Student: John LaBreck
Faculty Sponsor: Peggi Clouston
Project Type: Independent Study
Year: 2005

During my 2005 winter session brake from college I looked to further my education in a somewhat different way. I was looking for hands-on experience in the field of Residential Construction rather than more coursework. I felt strongly that some on-site experience in the field would be a great asset for my resume and for my upcoming career. I have owned a residential design business for the past three years and wanted some more experience within the other areas of the field. Developing the construction drawings was a start but I wanted to tie it all together. Some of the areas I wished to work more closely within included: framing, estimating, on-site and off-site leadership, etc. I was given the opportunity to work for a residential builder that I had just recently done a set of construction drawings for and the project he happened to be starting during the month of January was the project that I had just finished for him. This project was not your typical ranch or colonial box. It was a 5-unit set of luxury townhouses that totalled over 10,000 square feet of living space. I quickly set up an internship with the builder realizing that this would be a great opportunity.

Aim of Internship:
The aim of this internship was to take those plans I had just finished, which was an accomplishment in itself, and actually get on-site and put it together. The construction project will be reviewed from start to finish outlining any coursework that was involved within the project. Before I had left at the end of January, the townhouses had been framed, roofed, and the windows were installed. I actually got to see and install the LVL’s, I-Joists, and steel beams I had sized back during the design phase. I was reading these plans and I was developing change orders in the office from the plans that I had designed. The amount of experience I took from this job was amazing and I don’t think I could have asked for a better learning experience.

Design Process:
My part of the project was to develop a working set of construction drawings designed around site conditions, zoning ordinances, building codes, and the developer’s needs and wants.

Framing Process:
The framing started the first day I was on-site. It couldn’t have worked out any better. The foundation had already been poured and was ready for the sill to be installed. Shown are pictures of completed foundation, and complete construction.

Related Coursework:
Throughout the entire project much of the work that was encountered involved BMATWT coursework in a variety of ways. Designing the plans with AutoCAD and writing up change orders during the building process are just a couple of the things that involved knowledge taken from the classroom. Below, I will go into more depth on a couple areas of the project that involved large amounts of experience and knowledge taken from the classroom.

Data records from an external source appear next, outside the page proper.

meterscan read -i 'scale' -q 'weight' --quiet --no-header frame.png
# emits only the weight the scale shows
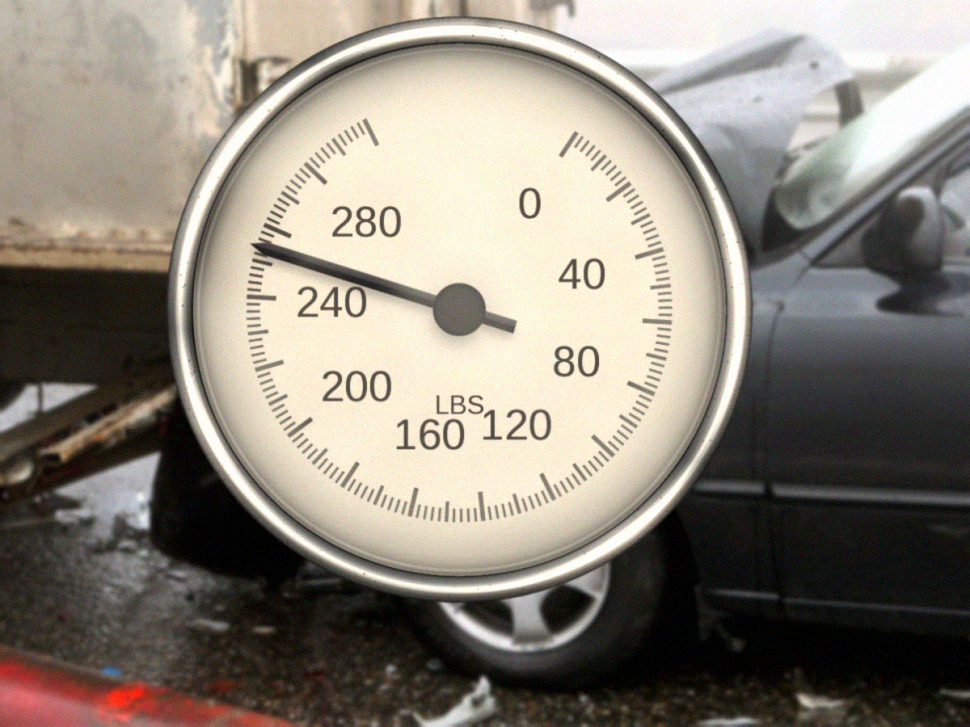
254 lb
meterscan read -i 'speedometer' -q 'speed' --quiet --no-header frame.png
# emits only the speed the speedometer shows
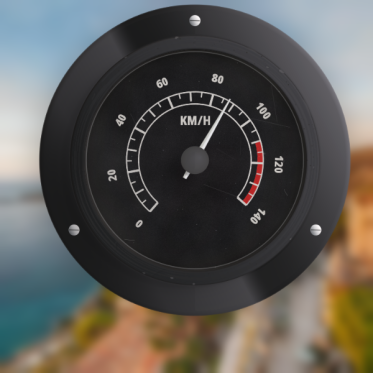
87.5 km/h
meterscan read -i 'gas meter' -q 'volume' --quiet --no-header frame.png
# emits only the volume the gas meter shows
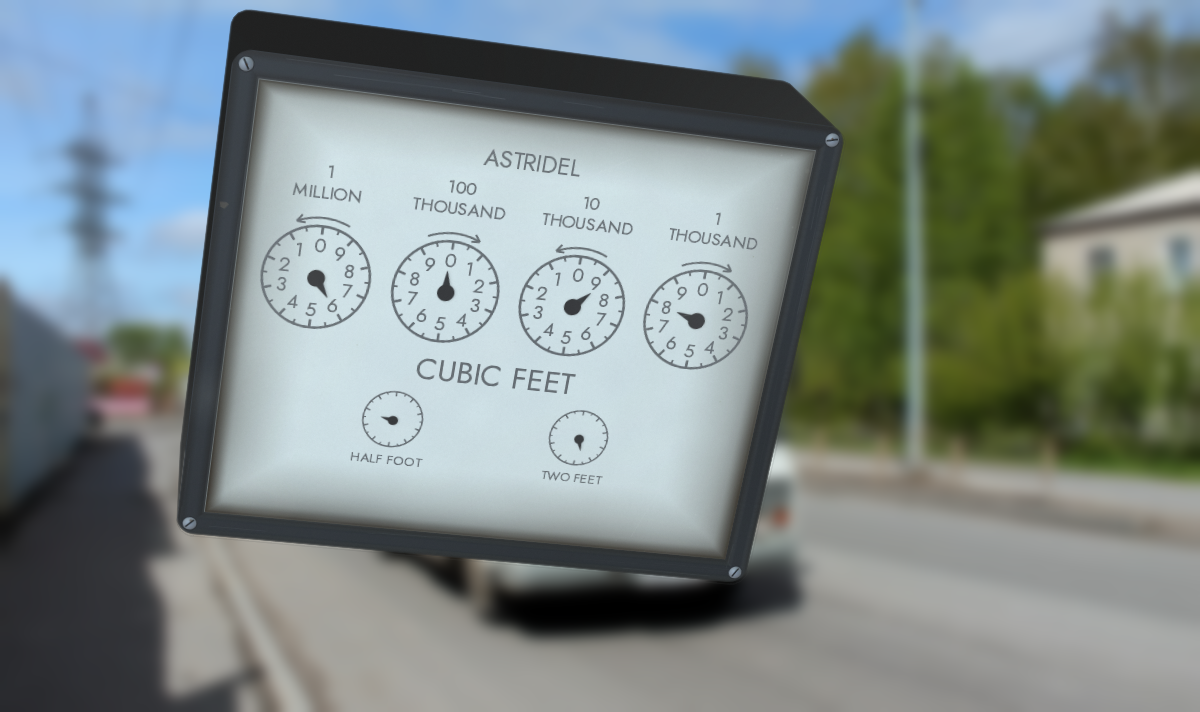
598800 ft³
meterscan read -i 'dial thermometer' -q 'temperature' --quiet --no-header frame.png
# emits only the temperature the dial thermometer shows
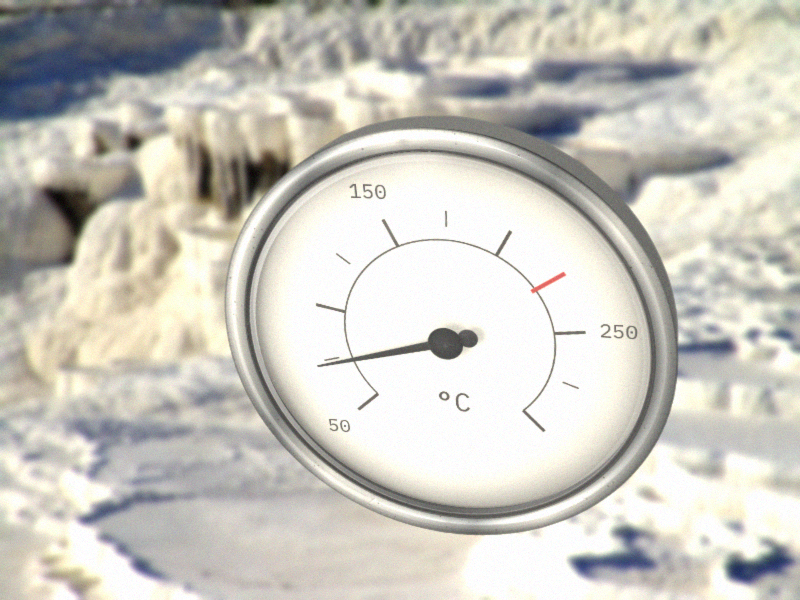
75 °C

In order to design these various beams a couple different beam report programs were used. Many times these beam reports are required by building inspectors. These reports verify that the beam can withstand the numerous loads acting upon it. Loading can include: uniformly distributed loads, span carried loads, and point loads. Even though these programs allow calculations to be done much faster than those done by hand, they don’t excuse the knowledge needed to derive proper live load, dead load, and deflection ratings. Being able to be on-site installing these various beams was a great learning experience. Actually seeing the post that that supports the beam and the loads acting on beam was a great visual learning experience. Seeing these things first hand will make my next set of plans be that much easier. I can take this experience back to the drawing board.

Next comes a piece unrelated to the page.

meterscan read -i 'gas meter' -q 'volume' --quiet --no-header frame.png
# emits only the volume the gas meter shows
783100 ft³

On a few occasions change orders needed to be developed. Most of the time these change orders were brought on by the buyers of the townhouses. I was often sent back to the company office to deal with these changes. On top of coming up with new prices and material lists based on the changes the overall job schedule needed to be amended every time this happened to account for lost time Below I have listed a few of the building components that were changed after the plans were finished and after construction had already begun.

  • Due to unforseen grade conditions at the start of the project foundation walls needed to be amended.
  • Many cathedral ceilings within the units were abandoned in order to achieve extra bedrooms and additional square footage.
  • Interior walls were added, moved, removed
  • Instead of decks on the back of many of the units the new homeowner’s preferred 3-season rooms.

In the end, this project brought together both the knowledge taken from the classroom along with my prior experience within the field. I realized how much coursework from Building Materials and Wood Technology tied together with a full fledged construction project. I also realized how much more you can learn from a project that you are building both on a piece of paper and in real life. I took away many new skills and enhanced many that I already had.